In some corner of the war-thinking complex there are undoubtedly theories already concocted to urge the space aliens to focus their attacks (as if beings that survived long enough to learn space travel would have the morality of Thomas Friedman) on China and Russia, the stupidity of which theories is really less than that of manufacturing, maintaining, and threatening to use nuclear weapons, which is less than that of excluding militaries entirely and much else besides from climate agreements that have failed for 25 meetings with meeting number 26 openly planned to fail.
The New York Times has a policy of not mentioning military contributions to climate destruction.

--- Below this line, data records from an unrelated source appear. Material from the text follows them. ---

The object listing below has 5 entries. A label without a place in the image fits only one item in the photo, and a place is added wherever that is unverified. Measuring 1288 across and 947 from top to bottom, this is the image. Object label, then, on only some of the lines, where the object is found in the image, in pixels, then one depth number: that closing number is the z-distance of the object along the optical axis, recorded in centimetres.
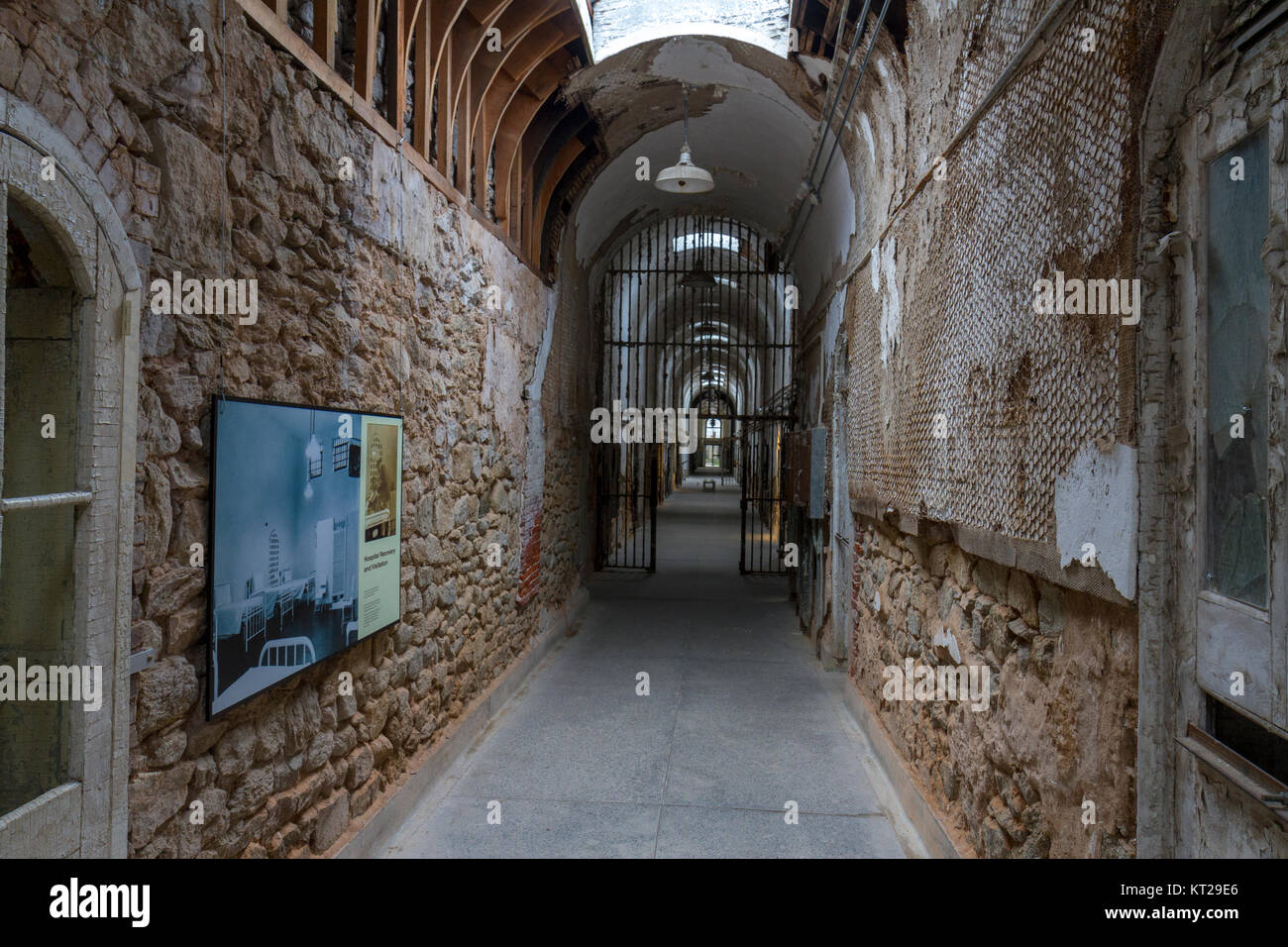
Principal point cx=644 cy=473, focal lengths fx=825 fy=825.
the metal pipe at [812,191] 449
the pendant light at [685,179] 636
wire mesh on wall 221
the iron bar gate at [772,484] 1052
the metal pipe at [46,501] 182
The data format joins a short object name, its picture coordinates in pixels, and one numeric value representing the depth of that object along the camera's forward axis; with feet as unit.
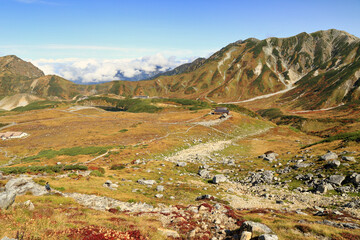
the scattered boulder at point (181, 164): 151.53
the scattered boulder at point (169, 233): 48.98
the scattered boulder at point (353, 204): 74.83
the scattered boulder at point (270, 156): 157.75
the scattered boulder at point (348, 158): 112.55
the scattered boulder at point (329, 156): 123.44
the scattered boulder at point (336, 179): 94.73
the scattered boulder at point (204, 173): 131.95
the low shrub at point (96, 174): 117.48
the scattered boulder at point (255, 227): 47.71
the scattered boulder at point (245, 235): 46.14
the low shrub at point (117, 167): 140.66
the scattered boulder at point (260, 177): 115.14
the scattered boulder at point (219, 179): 117.91
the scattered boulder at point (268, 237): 42.58
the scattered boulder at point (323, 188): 91.69
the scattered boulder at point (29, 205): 52.37
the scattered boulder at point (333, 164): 108.58
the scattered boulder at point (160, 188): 96.59
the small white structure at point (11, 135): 311.68
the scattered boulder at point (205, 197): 86.07
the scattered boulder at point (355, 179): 90.07
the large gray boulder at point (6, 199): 47.75
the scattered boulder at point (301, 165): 123.79
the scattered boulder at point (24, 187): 71.75
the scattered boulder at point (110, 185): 95.70
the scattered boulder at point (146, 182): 108.27
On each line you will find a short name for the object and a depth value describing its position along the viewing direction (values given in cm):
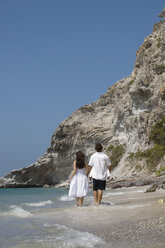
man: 904
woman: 934
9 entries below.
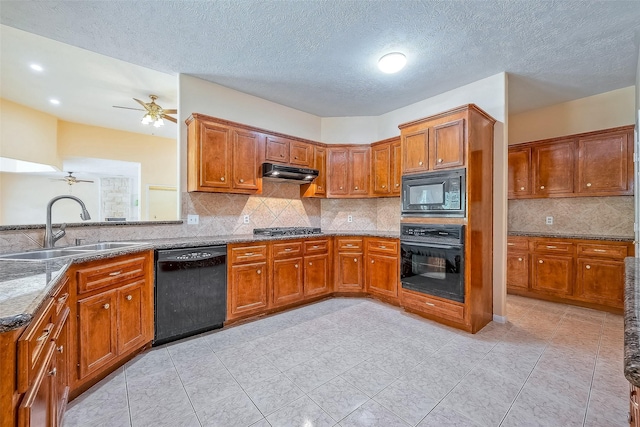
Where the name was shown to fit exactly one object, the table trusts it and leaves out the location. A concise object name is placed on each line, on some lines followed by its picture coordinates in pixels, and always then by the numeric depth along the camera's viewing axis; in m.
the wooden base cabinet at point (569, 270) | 3.13
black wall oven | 2.72
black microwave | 2.72
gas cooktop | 3.48
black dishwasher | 2.39
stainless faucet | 2.12
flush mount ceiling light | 2.63
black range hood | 3.36
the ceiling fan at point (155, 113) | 3.80
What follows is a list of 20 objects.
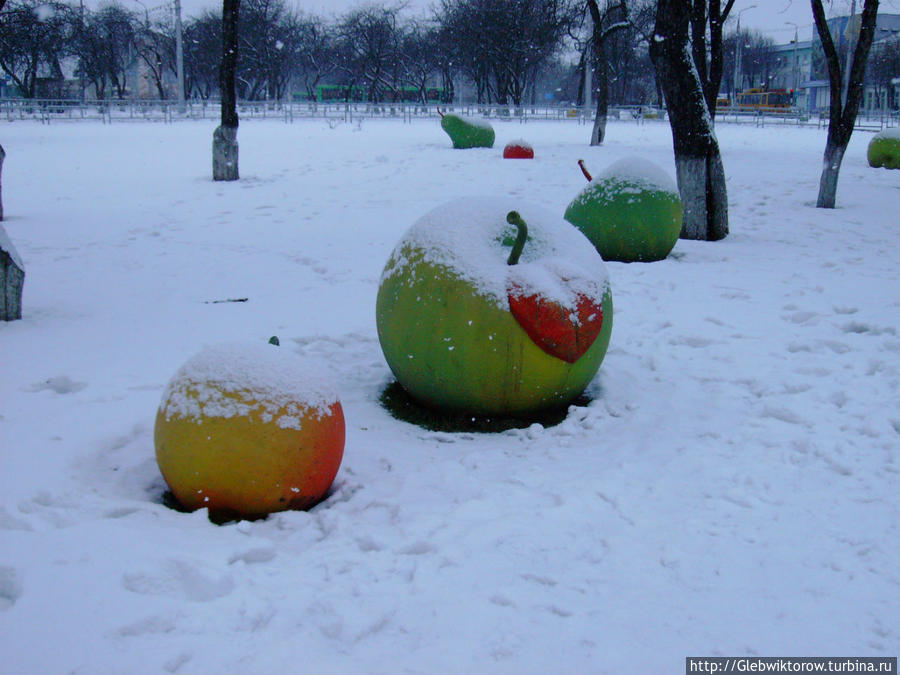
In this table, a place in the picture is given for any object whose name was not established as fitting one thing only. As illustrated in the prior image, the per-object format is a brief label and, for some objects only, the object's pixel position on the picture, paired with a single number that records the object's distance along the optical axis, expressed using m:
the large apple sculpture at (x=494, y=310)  4.19
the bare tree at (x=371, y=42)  59.31
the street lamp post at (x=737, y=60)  59.74
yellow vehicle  62.53
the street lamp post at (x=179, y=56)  38.84
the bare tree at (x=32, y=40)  42.34
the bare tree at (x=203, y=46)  57.25
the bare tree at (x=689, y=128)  9.03
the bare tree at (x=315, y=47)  63.09
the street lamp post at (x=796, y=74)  84.88
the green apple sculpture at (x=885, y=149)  17.23
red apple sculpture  18.27
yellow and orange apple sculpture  3.27
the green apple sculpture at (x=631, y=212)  8.33
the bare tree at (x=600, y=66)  21.16
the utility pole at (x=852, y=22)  16.50
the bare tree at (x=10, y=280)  5.96
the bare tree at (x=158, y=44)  60.53
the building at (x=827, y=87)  61.68
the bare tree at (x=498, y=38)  49.81
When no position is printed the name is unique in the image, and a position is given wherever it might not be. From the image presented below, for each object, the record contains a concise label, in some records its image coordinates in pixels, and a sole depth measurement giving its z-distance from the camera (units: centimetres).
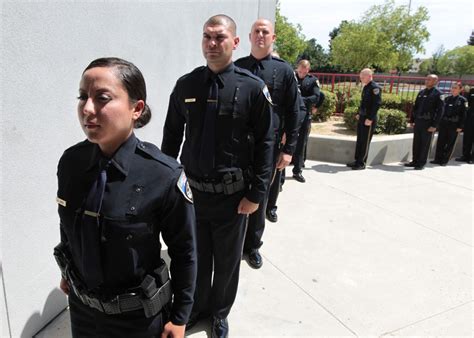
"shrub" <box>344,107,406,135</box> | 841
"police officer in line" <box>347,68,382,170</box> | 678
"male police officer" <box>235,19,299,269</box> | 323
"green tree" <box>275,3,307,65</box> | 3422
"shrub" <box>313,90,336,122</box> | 960
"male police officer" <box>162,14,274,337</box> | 219
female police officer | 120
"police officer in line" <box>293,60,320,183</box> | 593
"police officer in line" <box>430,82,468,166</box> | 791
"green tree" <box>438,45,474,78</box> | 5869
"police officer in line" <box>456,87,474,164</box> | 837
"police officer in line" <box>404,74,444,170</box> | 720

When the need to avoid too many more wars because of the priority of belatedly slowing the exacerbation of climate collapse catches up with Tom "Suck On This" Friedman, an alternative to global cooperation or the rule of law or a strong and fair and actionable treaty will emerge in his mind just as the world meets to take up those possibilities, and just as Congress makes clear its refusal to act. And that alternative, laid out in Friedman's November 1st column, is for the United States to act without Congress or the world, laying down a unilateral challenge by executive fiat leading all others and thereby creating a virtuous cycle, a beneficial competition, without in the least diminishing nationalism, competitiveness, hostility, mutual ignorance, or exceptionalist delusions.
The Friedman solution will not involve any changes in behavior, any scaling back of militarism or consumption or travel or carnivorism or destruction of ecosystems, but rather technological fixes alone, which could indeed work wonders in some sectors, but not in others -- including not in militarism, and which alone will not be enough, and which alone will not work without government action of a sort Friedman would oppose as too-China-like even if it saved millions -- action like the direct creation of non-military green jobs in huge numbers at living wages.
But perhaps I'm the one being too hostile here. Perhaps Thomas Friedman's mental state needs to be reconsidered. Perhaps he doesn't fully grasp how many planets we have to work with or what cooperation looks like. Perhaps he's kicked in one too many Arab doors in his million-dollar imagination, and he -- like the Earth's climate -has already reached a point of no turning back.
As with the Earth, I think we have a moral responsibility to do what we can to bring back such minds, even if we may fail. And, as it happens, one way to nudge them toward sanity will soon be upon us. I mean the restoration of Armistice Day on November 11th -- undoing its transformation into so-called Veterans Day, taking a day of war propaganda and turning it back into a day for the elimination of war.